Про поэзию, недоставшегося слона и большую черепаху

Если бы я писала стихи ради признания, славы и денег, то перестала бы это делать после первого же конкурса молодых талантов в педакадемии. Тогда я не вошла даже в десятку, а победила девочка, которая читала стихотворение про жертв террористического акта на Дубровке. А я читала что-то про осень и алкоголь. Поэзия – вещь хрупкая, тонкая, спорная и многогранная. Выискивать в ней «правильное» и «неправильное» – дело неблагодарное. Тем более в той поэзии, которая ещё не «устаканилась»: это я уже не про алкоголь, а про живой процесс формирования современного языка, новых форм, новых тем и подходов, это я про современную поэзию.

 Поэтому когда издатель Марина Волкова подала мне идею выдвинуть свою книгу «Город N и его окрестности» на соискание премии имени Бажова, то я восприняла это очень скептически.
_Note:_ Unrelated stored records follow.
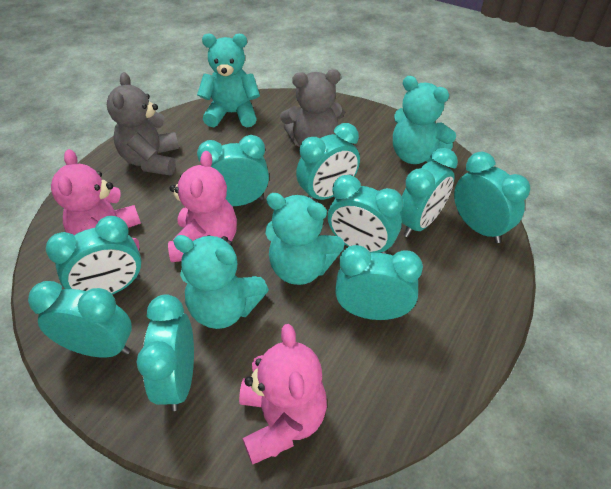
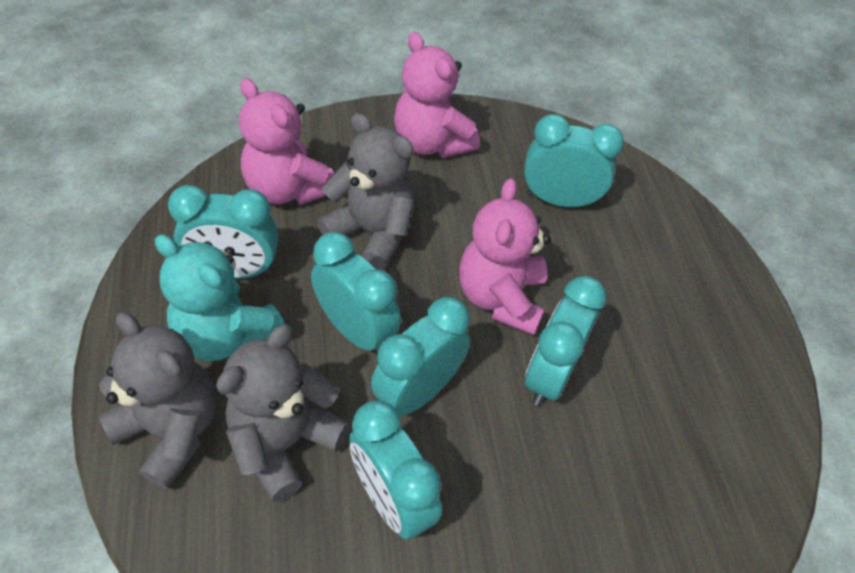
grey teddy bear: 2 -> 3
turquoise clock: 9 -> 6
turquoise teddy bear: 4 -> 1

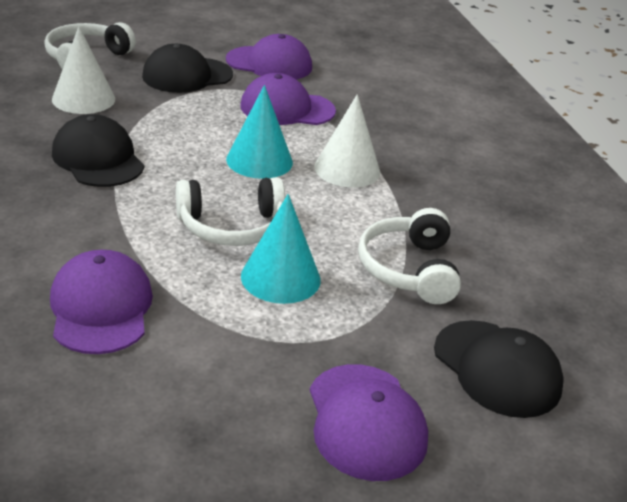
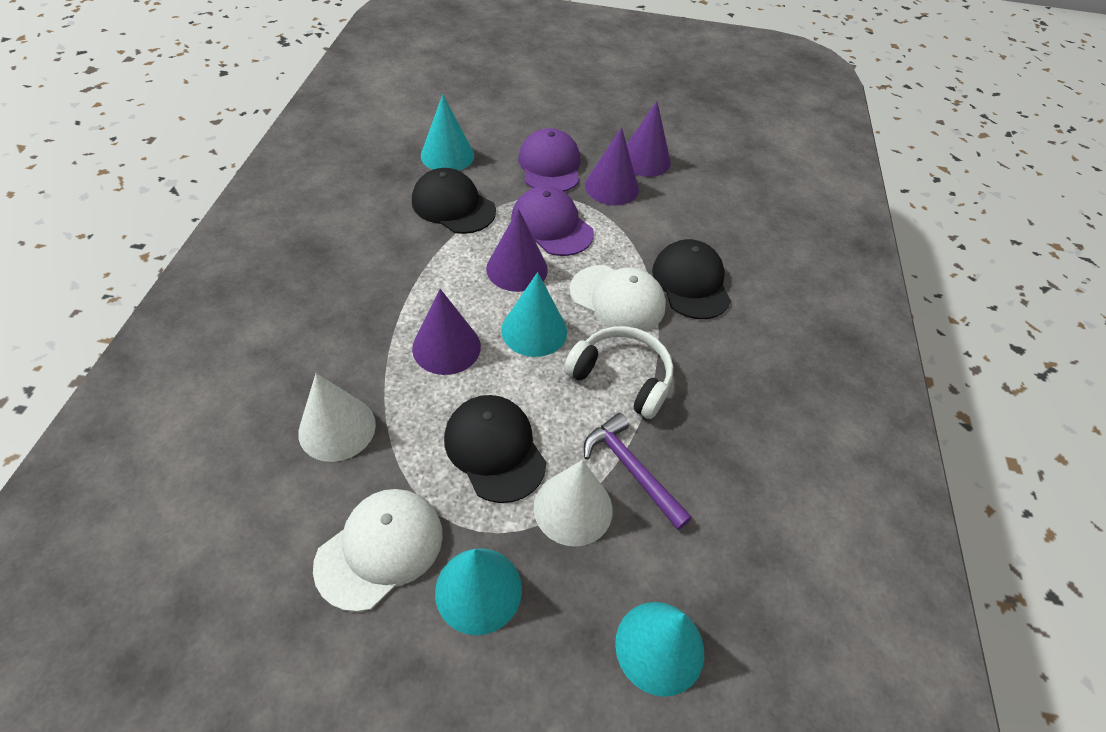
purple cap: 4 -> 2
purple cone: 0 -> 4
purple hammer: 0 -> 1
turquoise cone: 2 -> 4
white cap: 0 -> 2
white headphones: 3 -> 1

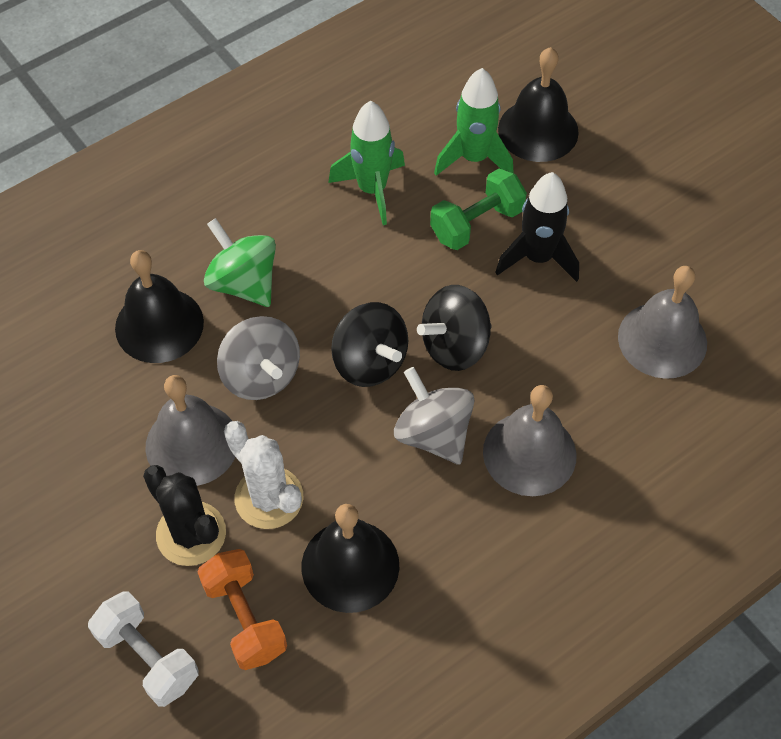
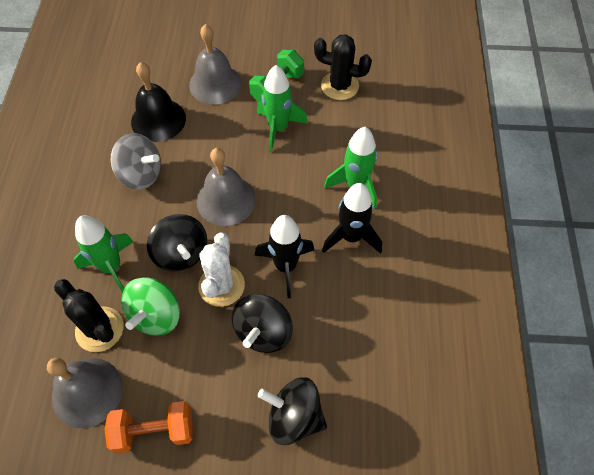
black bell: 3 -> 1
black cactus: 1 -> 2
black rocket: 1 -> 2
black spinning top: 2 -> 3
green rocket: 2 -> 3
grey spinning top: 2 -> 1
white dumbbell: 1 -> 0

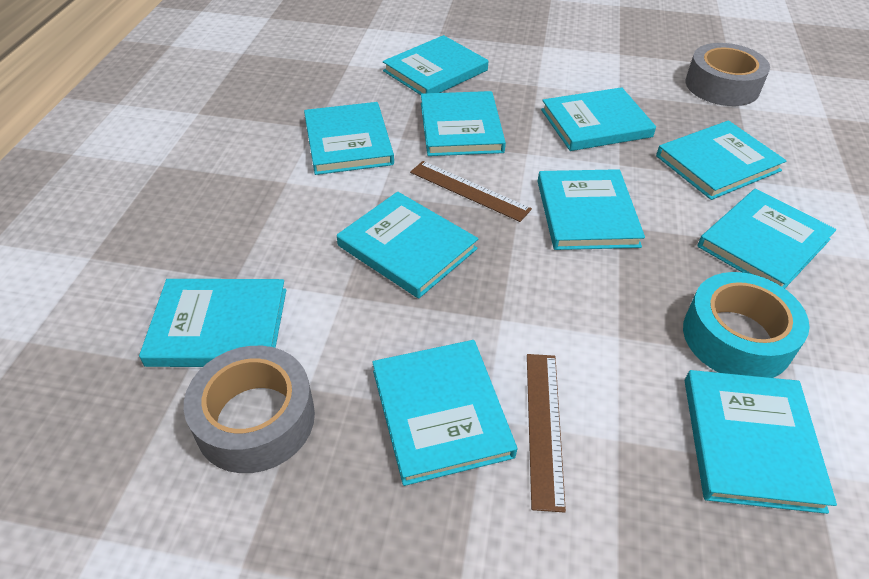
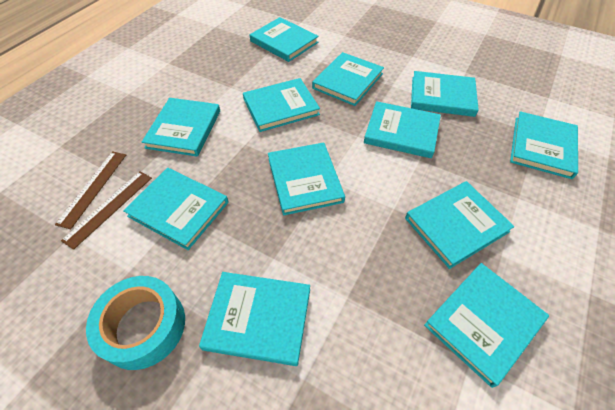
grey tape: 2 -> 0
turquoise book: 11 -> 12

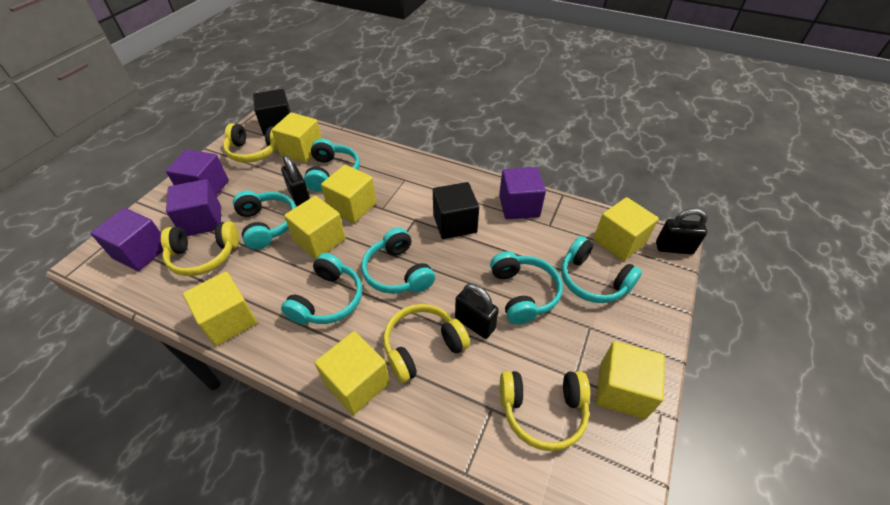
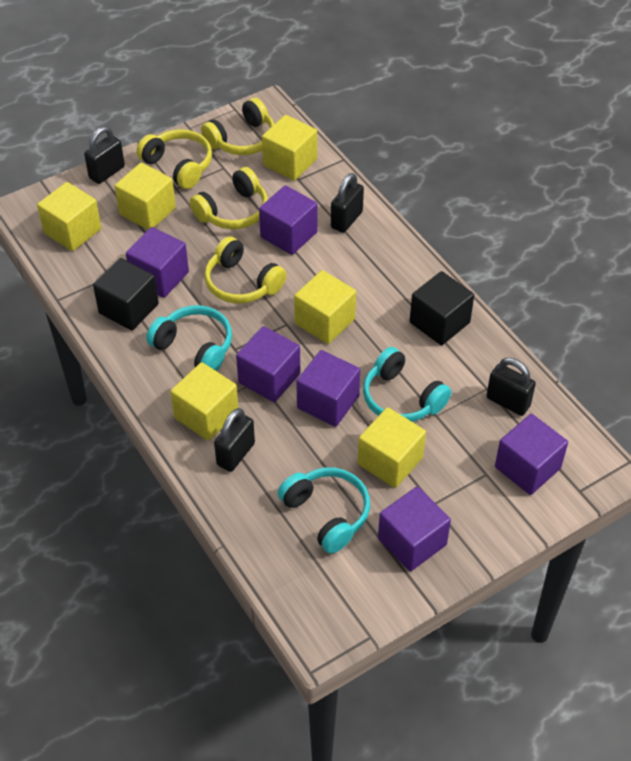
black padlock: 3 -> 4
purple cube: 4 -> 6
turquoise headphones: 6 -> 3
yellow cube: 7 -> 6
Не потому что считаю себя «недостойной такой чести», а потому что необходимым условием является наличие так называемого «номинатора» – культурной институции, являющейся «реальным актором», как мне пояснили в оргкомитете премии. И я, помня незабвенные слова Булгакова: «Никогда и ничего не просите! Никогда и ничего, и в особенности у тех, кто сильнее вас…», скрепя сердце обратилась в Центральную городскую библиотеку. Я, конечно, понимала, куда несу свою сложную и выстраданную книгу, но меня грела мысль, что в этой библиотеке функционирует галерея современного искусства, поэтому к современной поэзии там должны быть расположены. И вначале на мою просьбу отреагировали положительно, предложив, однако, «собрать все бумаги самой и занести на следующей неделе, когда вернётся директор». Этим я и занималась неделю – писала письмо о выдвижении от лица библиотеки, собирала свои «заслуги», дописывала биографическую справку. Заставила мужа сфотографировать меня, чтобы приложить «фотопортрет(ы) автора: формат – 9х12 см и более, разрешение – 300 dpi». 
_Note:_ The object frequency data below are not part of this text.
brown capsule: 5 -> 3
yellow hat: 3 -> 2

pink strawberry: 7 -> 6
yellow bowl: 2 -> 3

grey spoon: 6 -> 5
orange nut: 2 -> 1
Каково же было моё удивление, когда представитель библиотеки в телефонном разговоре внезапно отказал в моей просьбе с формулировкой: «Ваша книга стихов не соответствует представлениям библиотеки о поэзии», потом была ещё какая-то попытка что-то уточнить, закончившаяся фразой: «Ну вы же понимаете». Я поняла и спросила, могут ли они порекомендовать, к кому можно обратиться. На что мне ответили: «Даже не знаю, кто за это возьмётся. С Василием Андреевичем Овсепьяном вы же поссорились. Ещё мог бы Туренко, но он умер». «Спасибо», – сказала я и повесила трубку. С чем же мне выпала честь столкнуться? С цензурой, «местечковостью мышления» или собственной несостоятельностью в поэзии?
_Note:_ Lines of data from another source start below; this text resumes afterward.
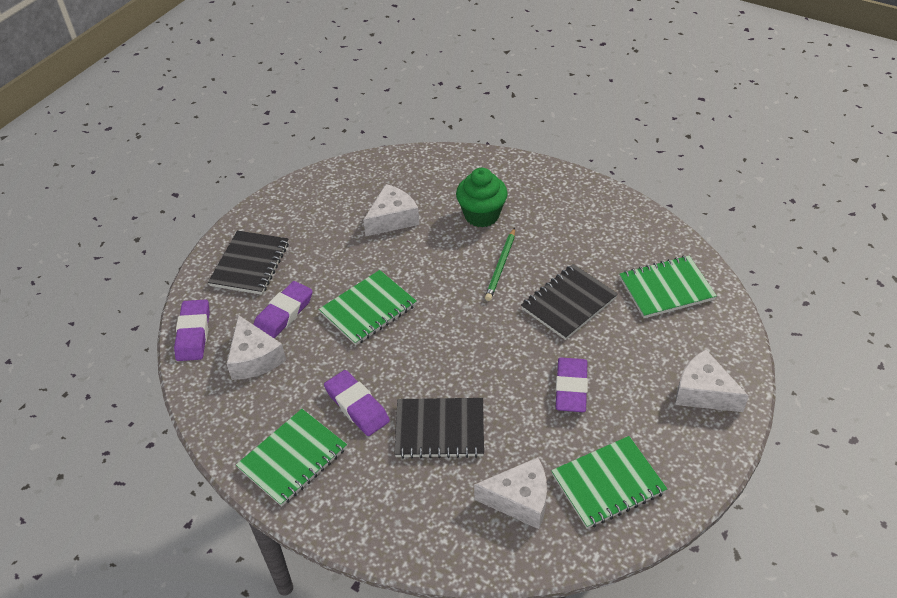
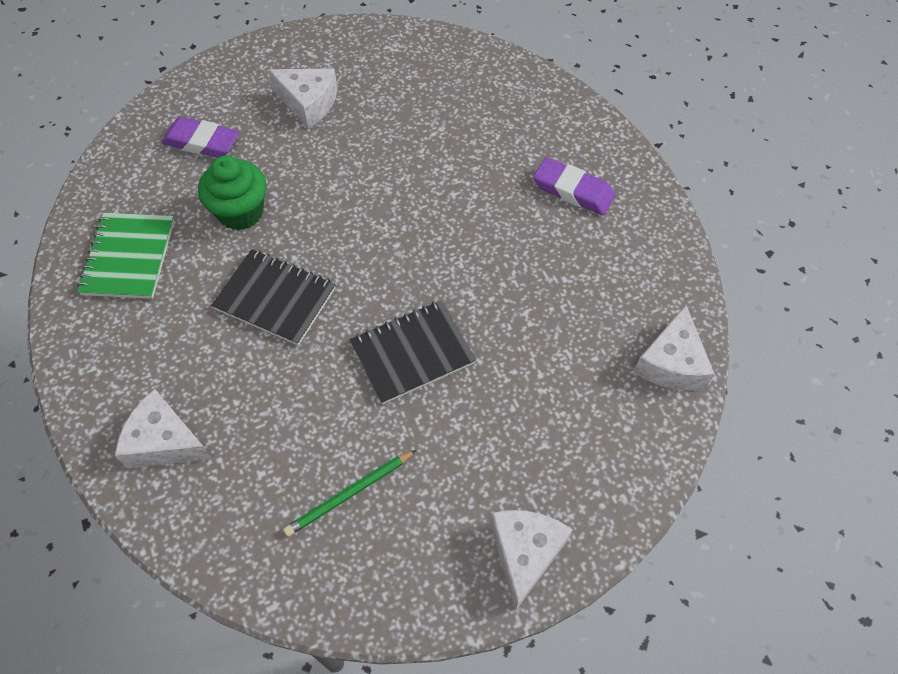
black notebook: 3 -> 2
green notebook: 4 -> 1
purple eraser: 4 -> 2

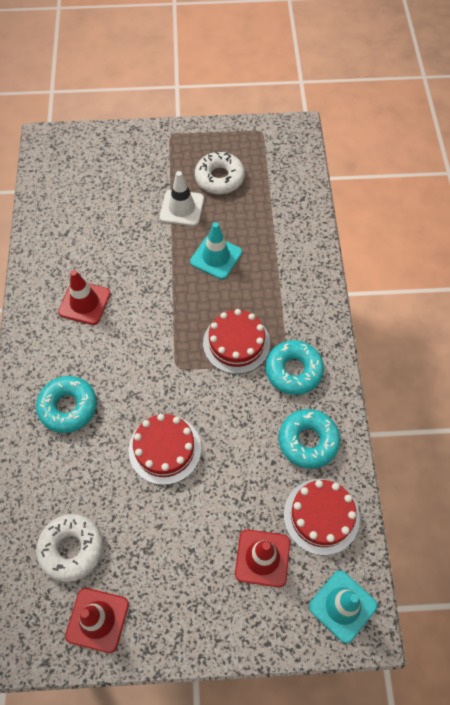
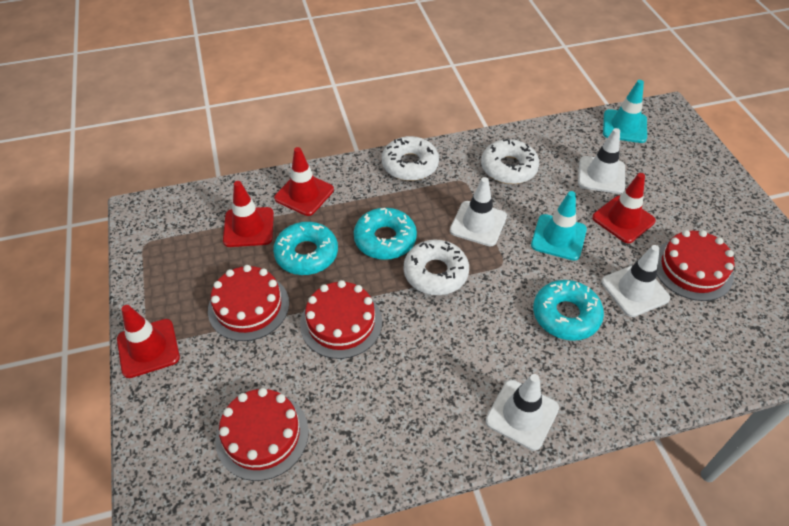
red cake: 3 -> 4
red traffic cone: 3 -> 4
white donut: 2 -> 3
white traffic cone: 1 -> 4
Разрыв между так называемой «официальной» и «неофициальной» поэзией был всегда – первая стояла на службе государства и обслуживала его интересы: восхваляла нужное, клеймила или игнорировала ненужное. Вторая же обслуживала только сложную душевную организацию поэта – клеймила всё противное поэту и лелеяла его метания, искания, маргинальный образ жизни. Чем сильнее пытается распространить своё влияние государство во все сферы, тем ощутимее разрыв между «допустимым в поэзии» и «недопустимым». Можно назвать это цензурой, можно сказать «кто платит, тот и музыку заказывает». Если ты не хочешь обслуживать эту Большую черепаху, не удивляйся, что она не хочет тебя катать. По поводу «местечковости мышления», думаю, тоже скажу много очевидных вещей. Понятие «обыватель» никто не отменял. Уровень знания и понимания искусства в обществе (а знание всё же рождает понимание), мягко скажем, оставляет желать лучшего. Многие ли читали что-то дальше Серебряного века? А ведь с тех пор прошло сто лет. Глупо думать, что за такой срок ничего не изменилось в языке, в головах поэтов. Что же до моей «несостоятельности в поэзии» – она тоже вполне вероятна. В конце концов, включение моих стихов в Антологию современной уральской поэзии, две изданные книги и участие в поэтической жизни Урала ничего не гарантируют.